From: Jimmy Lee <jrlaudio@-----.net>
Subj: Re: [kl] Vibrato on the Clarinet
Date: Wed, 18 Jun 2003 17:38:11 -0400

So Mr. Brash a conductor that does not want clarinets to use vibrator is a
loser. Interesting. It would seem that a loser conductor would need to do more
that object to clarinet vibrato to be considered a loser. Just thinking out
loud!!
Jimmy

"Brash, Alexander" wrote:

> Using just diaphragm or just lip is, I think, not such a great idea. The lip
> component of your vibrato should be so small that you can't see your jaw
> moving in the mirror when you do it (unless you're trying to play with a
> wide jaw vibrato for some particular reason). Otherwise, you're likely to be
> changing the core of your sound, and make the pitch fluctuate rapidly. The
> point of vibrato is not to try to hide intonation problems, or to be so wide
> that the tone has no core.
>
> Just diaphragm will not produce as rich a sound as diaphragm and throat
> combined. But it's a good idea to practice them separately.
>
> Anyone who's still against all vibrato in "legit" playing...pick any of
> Charlie Neidich's or Jonathan Cohler's recordings. Listen to them, and then
> tell me with a straight face that they sound heinous and that the vibrato is
> horrible and is destroying the performance. Dismissing something out of
> hand, without experimenting yourself, is silly. If you have a teacher that
> says not to do it, challenge them on it, make them explain why it isn't
> good, then (and they'll inevitably fail) experiment yourself anyway and
> decide if YOU like it.

• Information provided:
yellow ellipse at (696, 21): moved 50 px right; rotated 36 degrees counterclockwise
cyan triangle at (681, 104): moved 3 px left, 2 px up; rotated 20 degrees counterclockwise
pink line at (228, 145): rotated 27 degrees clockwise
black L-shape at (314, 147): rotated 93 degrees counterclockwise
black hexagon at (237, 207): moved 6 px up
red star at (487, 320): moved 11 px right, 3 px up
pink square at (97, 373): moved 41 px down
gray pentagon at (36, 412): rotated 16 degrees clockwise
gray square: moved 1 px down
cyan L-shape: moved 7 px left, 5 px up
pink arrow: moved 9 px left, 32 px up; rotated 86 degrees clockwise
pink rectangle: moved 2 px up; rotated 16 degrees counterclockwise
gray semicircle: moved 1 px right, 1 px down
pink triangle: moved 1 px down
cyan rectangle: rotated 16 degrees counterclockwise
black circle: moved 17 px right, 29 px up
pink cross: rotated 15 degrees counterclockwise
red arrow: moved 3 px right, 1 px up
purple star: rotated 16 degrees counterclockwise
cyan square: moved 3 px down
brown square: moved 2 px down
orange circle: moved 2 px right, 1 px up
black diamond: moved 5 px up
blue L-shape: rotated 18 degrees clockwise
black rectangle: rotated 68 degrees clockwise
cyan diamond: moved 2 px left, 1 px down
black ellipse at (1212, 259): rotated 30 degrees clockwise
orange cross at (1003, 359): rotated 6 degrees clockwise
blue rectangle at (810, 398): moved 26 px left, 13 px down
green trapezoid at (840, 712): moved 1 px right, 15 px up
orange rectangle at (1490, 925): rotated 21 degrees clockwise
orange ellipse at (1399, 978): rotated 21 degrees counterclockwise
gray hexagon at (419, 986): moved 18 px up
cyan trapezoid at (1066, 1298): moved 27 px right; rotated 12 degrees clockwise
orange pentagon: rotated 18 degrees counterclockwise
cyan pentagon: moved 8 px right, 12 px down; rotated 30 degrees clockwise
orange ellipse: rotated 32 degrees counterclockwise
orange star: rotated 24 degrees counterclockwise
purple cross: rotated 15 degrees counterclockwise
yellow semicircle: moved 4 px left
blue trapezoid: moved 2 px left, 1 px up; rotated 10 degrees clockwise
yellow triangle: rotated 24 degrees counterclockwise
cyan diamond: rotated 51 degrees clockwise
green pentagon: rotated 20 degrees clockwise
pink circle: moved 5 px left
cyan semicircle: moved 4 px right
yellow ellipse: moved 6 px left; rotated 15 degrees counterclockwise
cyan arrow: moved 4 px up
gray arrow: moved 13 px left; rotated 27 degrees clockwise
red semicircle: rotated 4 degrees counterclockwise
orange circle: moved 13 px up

• Things to do:
a - In the email about clarinet vibrato, how small should the lip component of vibrato be?
b - Write the next part of the email about clarinet vibrato, picking up after its final sentence.
The records have no connection to the email about clarinet vibrato.

• The results:
a - So small that you can't see your jaw moving in the mirror when you do it.

b -
>
> Another sound to consider: a very slight vibrato that "sweetens" the sound,
> but is difficult to tell whether or not you're using it. I use this sound
> with loser conductors who are against vibrato altogether, they can never
> tell I'm using it, they just think it sounds good. I think someone discussed
> this in a recent article of the Clarinet.
>
> Alexander Michael Brash
> Education Dept, New York Philharmonic
> 10 Lincoln Center Plaza, 5th Floor
>
> phone (212) 875 - 5735
> cell (646) 284 - 0439
> email brasha@-----.org
>
>
>
> -----Original Message-----
> From: Livingood LCdr Randel [mailto:LIVINGOODR@-----.mil]
> Sent: Wednesday, June 18, 2003 12:49 PM
> To: 'klarinet@-----.org'
> Subject: RE: [kl] Vibrato on the Clarinet
>
> Jason,
>
> My instructor just introduced me to vibrato so I will offer you a novice's
> perspective. He told me I could use jaw movement to create the vibrato or
> diaphragm. I found the diaphragm to be more pleasing to me, but both
> worked.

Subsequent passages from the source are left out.